- WHAT IS ASKED -
Turn everything from the line containing "Count of bar stools: 25" down to the end of the records into a Markdown table with the columns "Row" and "Line," giving each line its row number and skipping blank lines. Leave the pictures out of the table.

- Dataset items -
......
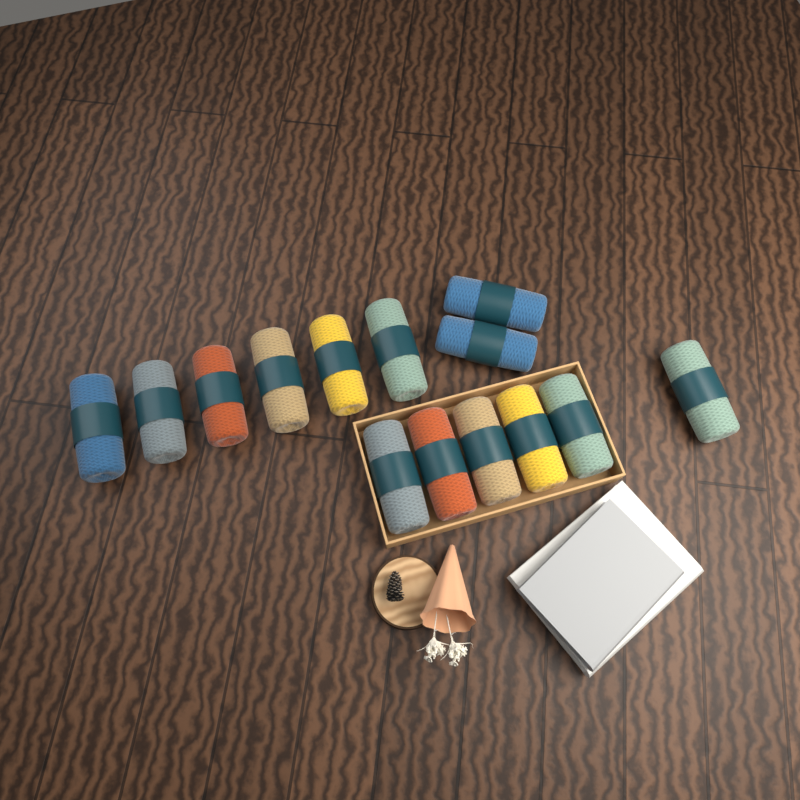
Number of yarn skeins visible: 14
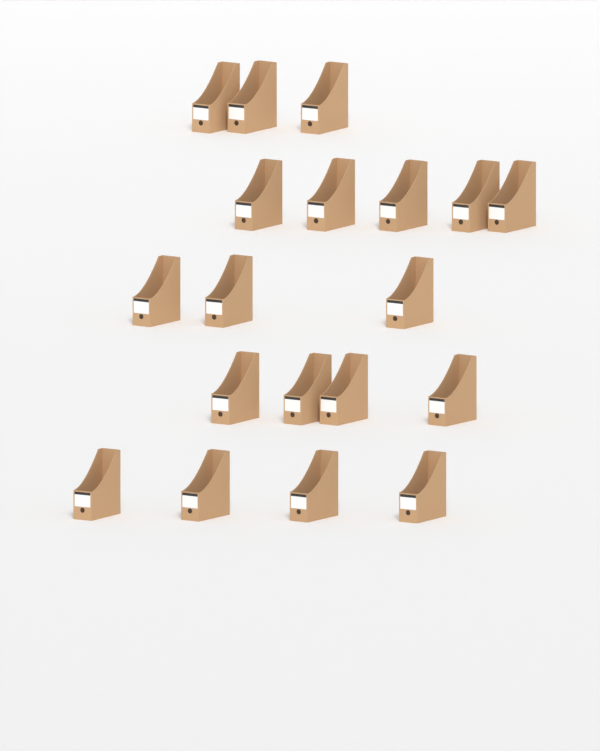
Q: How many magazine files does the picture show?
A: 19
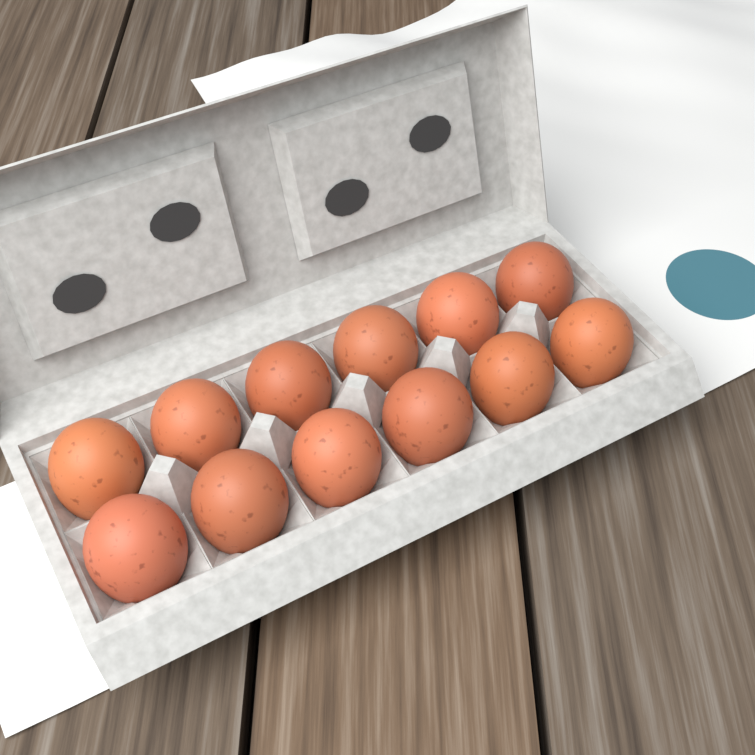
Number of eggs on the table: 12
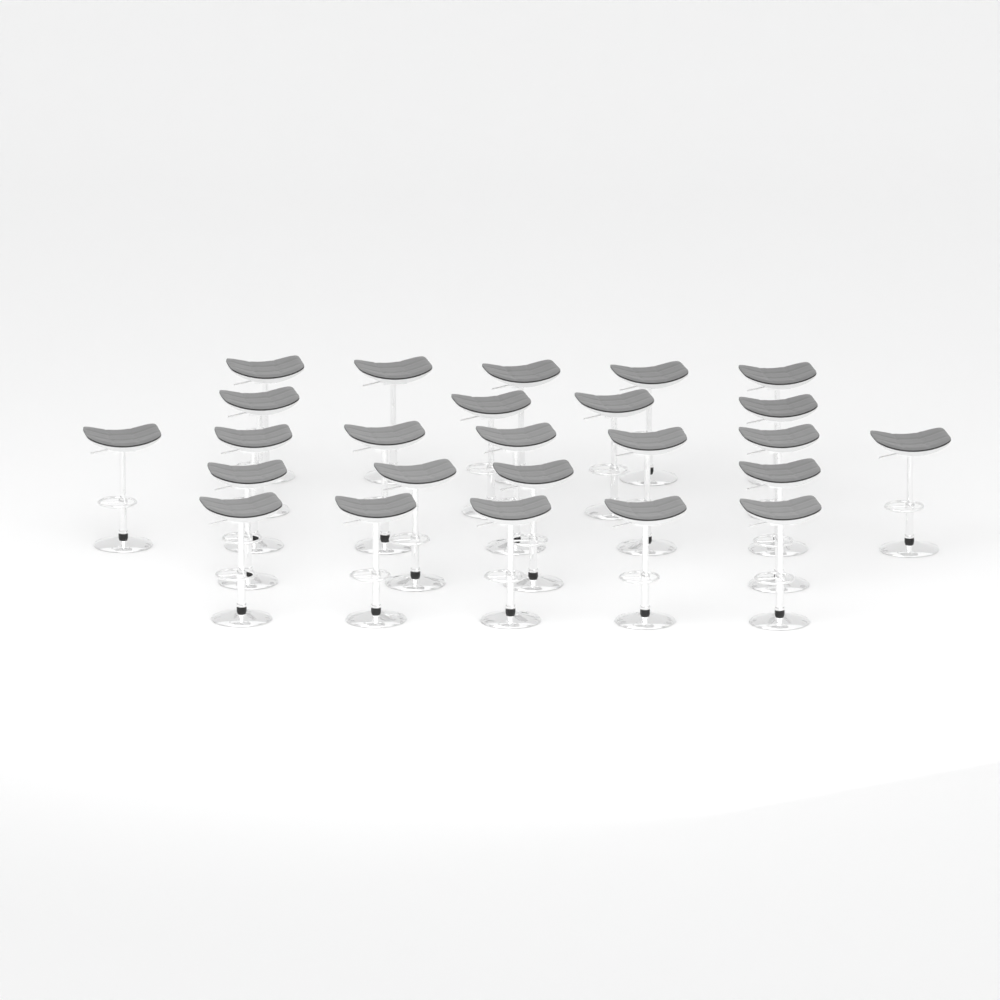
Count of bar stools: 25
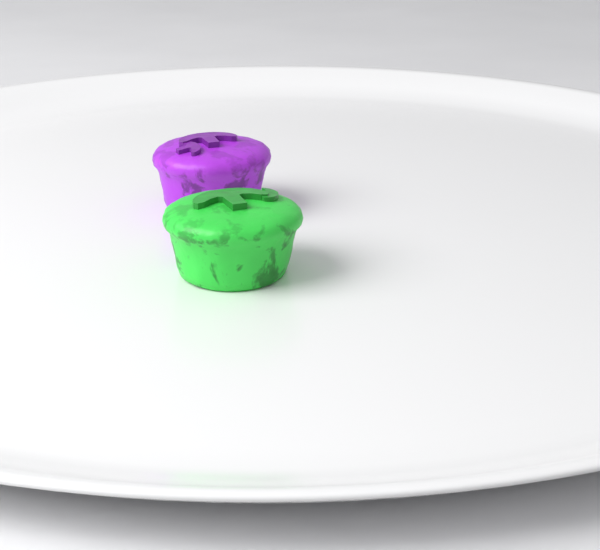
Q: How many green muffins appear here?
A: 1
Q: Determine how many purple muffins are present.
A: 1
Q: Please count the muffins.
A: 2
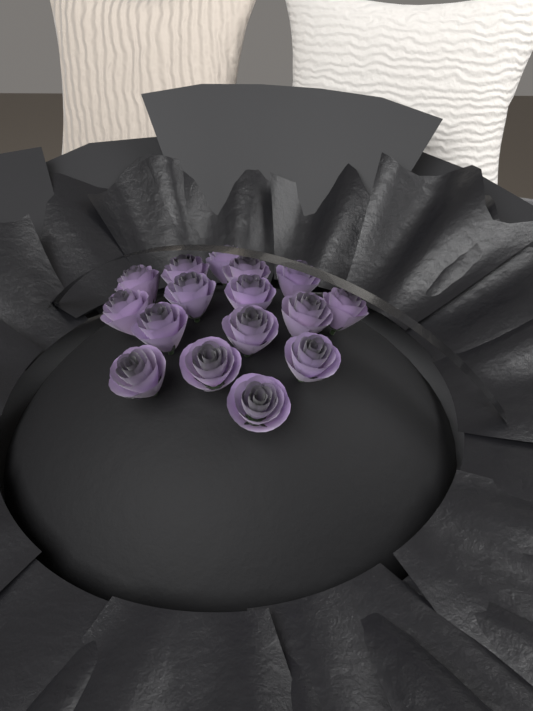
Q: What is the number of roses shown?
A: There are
......
- OUTPUT OF THE EXERCISE -
| Row | Line |
|---|---|
| 1 | Count of bar stools: 25 |
| 2 | Q: How many green muffins appear here? |
| 3 | A: 1 |
| 4 | Q: Determine how many purple muffins are present. |
| 5 | A: 1 |
| 6 | Q: Please count the muffins. |
| 7 | A: 2 |
| 8 | Q: What is the number of roses shown? |
| 9 | A: There are |